An example of a service-based subscription model is Amazon Prime. It was initially founded to decrease the delivery time for shipping goods. However, now it provides users with additional services, like for example a Netflix-like application, free e-books for a Kindle e-reader and a subscription to the Washington Post. The retail business and the subscription service co-exist, since Amazon is making enormous losses on Amazon Prime, however Amazon Prime subscribers create two times the revenue of a normal Amazon client.

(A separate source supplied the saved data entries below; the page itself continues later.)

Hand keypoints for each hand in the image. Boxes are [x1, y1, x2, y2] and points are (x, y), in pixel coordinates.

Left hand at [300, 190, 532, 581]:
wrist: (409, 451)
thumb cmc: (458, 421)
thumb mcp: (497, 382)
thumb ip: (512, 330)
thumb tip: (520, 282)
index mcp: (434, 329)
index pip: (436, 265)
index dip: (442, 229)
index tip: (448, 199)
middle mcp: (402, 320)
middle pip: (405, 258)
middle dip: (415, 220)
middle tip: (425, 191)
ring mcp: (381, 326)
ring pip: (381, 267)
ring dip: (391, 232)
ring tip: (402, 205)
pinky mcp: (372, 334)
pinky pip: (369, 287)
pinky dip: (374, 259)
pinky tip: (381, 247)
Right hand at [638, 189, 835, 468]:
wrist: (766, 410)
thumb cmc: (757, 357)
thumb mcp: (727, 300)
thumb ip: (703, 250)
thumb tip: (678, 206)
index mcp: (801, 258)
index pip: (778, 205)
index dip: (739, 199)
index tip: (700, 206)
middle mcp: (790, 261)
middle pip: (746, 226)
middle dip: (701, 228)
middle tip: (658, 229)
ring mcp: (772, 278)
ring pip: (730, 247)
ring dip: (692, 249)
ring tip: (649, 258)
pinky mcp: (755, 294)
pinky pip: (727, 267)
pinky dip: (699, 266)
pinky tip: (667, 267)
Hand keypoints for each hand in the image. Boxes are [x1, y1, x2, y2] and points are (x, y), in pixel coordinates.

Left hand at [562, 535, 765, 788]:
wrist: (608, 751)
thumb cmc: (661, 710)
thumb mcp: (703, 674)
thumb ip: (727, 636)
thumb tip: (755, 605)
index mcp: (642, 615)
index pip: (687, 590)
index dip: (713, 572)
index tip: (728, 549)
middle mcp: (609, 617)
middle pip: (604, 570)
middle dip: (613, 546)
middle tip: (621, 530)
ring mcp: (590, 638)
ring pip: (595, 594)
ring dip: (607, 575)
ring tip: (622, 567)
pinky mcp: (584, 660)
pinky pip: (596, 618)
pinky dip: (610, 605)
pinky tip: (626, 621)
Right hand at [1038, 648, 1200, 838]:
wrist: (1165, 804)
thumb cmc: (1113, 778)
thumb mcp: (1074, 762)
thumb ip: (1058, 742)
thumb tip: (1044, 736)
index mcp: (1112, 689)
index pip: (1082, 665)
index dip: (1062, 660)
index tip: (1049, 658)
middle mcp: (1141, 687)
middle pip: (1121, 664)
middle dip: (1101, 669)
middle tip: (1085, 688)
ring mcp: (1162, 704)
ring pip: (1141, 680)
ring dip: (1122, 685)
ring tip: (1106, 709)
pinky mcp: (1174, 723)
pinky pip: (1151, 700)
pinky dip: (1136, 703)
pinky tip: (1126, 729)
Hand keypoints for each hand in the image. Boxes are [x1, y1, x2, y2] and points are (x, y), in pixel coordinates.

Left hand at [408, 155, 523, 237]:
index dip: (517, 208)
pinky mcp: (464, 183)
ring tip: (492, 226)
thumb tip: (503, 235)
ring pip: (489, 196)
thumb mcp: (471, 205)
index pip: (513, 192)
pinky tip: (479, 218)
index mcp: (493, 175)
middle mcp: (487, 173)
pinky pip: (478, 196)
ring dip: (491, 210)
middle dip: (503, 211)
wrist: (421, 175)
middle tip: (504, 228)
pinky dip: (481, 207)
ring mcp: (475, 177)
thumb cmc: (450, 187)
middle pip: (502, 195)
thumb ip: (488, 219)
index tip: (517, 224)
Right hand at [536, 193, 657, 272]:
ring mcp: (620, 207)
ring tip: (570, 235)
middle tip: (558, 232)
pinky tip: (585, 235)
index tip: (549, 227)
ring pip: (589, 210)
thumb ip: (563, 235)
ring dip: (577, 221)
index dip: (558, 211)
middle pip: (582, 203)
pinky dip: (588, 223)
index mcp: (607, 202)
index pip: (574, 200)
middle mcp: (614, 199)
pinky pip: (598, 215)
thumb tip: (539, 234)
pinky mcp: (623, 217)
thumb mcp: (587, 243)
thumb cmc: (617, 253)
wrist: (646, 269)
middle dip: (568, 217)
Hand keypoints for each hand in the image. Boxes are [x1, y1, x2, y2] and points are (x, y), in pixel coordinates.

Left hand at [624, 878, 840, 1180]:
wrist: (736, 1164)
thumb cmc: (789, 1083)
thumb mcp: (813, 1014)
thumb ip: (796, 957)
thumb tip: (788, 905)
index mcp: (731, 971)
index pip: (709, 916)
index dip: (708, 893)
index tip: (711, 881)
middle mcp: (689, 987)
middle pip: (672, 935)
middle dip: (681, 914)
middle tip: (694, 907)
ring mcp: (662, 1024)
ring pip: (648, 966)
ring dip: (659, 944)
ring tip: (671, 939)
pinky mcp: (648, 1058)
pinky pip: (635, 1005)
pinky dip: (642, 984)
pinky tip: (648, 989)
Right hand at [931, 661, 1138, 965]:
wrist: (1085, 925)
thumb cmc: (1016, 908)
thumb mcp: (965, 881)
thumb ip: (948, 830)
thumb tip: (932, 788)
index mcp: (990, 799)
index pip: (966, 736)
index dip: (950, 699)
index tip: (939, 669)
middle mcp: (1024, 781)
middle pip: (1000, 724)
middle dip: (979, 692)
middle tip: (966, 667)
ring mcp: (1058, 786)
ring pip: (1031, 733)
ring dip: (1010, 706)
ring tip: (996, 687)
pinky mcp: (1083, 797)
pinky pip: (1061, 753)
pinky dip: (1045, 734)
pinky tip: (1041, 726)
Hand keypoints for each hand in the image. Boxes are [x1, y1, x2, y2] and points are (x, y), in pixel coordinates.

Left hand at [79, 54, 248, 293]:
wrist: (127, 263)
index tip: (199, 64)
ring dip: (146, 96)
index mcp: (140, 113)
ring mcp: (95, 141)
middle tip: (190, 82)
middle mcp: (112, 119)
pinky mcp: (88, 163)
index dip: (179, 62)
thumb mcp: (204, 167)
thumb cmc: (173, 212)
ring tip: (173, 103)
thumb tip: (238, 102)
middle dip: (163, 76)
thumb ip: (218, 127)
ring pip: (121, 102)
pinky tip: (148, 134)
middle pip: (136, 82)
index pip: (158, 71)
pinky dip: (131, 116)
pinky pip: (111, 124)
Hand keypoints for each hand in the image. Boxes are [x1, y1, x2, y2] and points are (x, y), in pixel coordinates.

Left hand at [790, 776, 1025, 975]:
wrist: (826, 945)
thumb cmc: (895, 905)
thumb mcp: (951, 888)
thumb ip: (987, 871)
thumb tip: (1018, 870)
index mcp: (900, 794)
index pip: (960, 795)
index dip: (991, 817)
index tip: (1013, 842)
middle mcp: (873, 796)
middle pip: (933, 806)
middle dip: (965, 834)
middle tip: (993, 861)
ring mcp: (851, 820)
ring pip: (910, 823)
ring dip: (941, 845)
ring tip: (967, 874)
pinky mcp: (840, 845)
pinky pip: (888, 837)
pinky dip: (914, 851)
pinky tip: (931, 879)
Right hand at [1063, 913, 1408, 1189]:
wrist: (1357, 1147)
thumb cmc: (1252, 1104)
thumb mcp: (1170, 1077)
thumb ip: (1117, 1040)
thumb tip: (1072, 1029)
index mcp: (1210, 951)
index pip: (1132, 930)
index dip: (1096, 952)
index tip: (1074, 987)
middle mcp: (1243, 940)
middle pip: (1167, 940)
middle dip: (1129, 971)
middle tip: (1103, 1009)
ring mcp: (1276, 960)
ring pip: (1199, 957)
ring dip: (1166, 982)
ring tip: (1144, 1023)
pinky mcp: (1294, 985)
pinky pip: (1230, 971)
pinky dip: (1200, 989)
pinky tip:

An example of a product-based subscription model is outfittery.com. This online company provides a solution for men who do not like, or do not have time to go shopping. The idea of outfittery.com is simple; the customer creates a profile on the website of Outfittery and fills out a survey about their personality, style and sizes. They complete this with an upload of a picture and making an appointment with a personal style-expert. These experts will contact the customer to get a more personal, complete profile of the customer.
Comparison of both models
An important strength for both of the models is that it truly creates value through their services, which has great advantages over conventional (e-commerce) models. One important advantage of the model used by Outfittery, is that once you subscribe, there are no further actions you have to take to fully exploit your membership. This is different compared to Amazon, where you have to take subsequent actions to maximize the profit out of your membership. An advantage of Amazon Prime’s model over the one of Outfittery, is that the products they provide can be bought without the membership as well. Another an advantage of Amazon Prime is that the consumer can decide which product will be bought. Lastly, Amazon is more dependable on third parties to adequately execute its major proposition. Delivery speed covers a significant part of the service customers pay for, and Amazon cannot control quality accurately.
Future of subscription models
To conclude, the subscription model will be the future. It provides companies with a continuous and in advance known flow of income. In a world where time is getting more and more valuable and we want an experience. This model can give companies economic stability for companies As a result this will be the model that is going to be applied by a lot of major companies.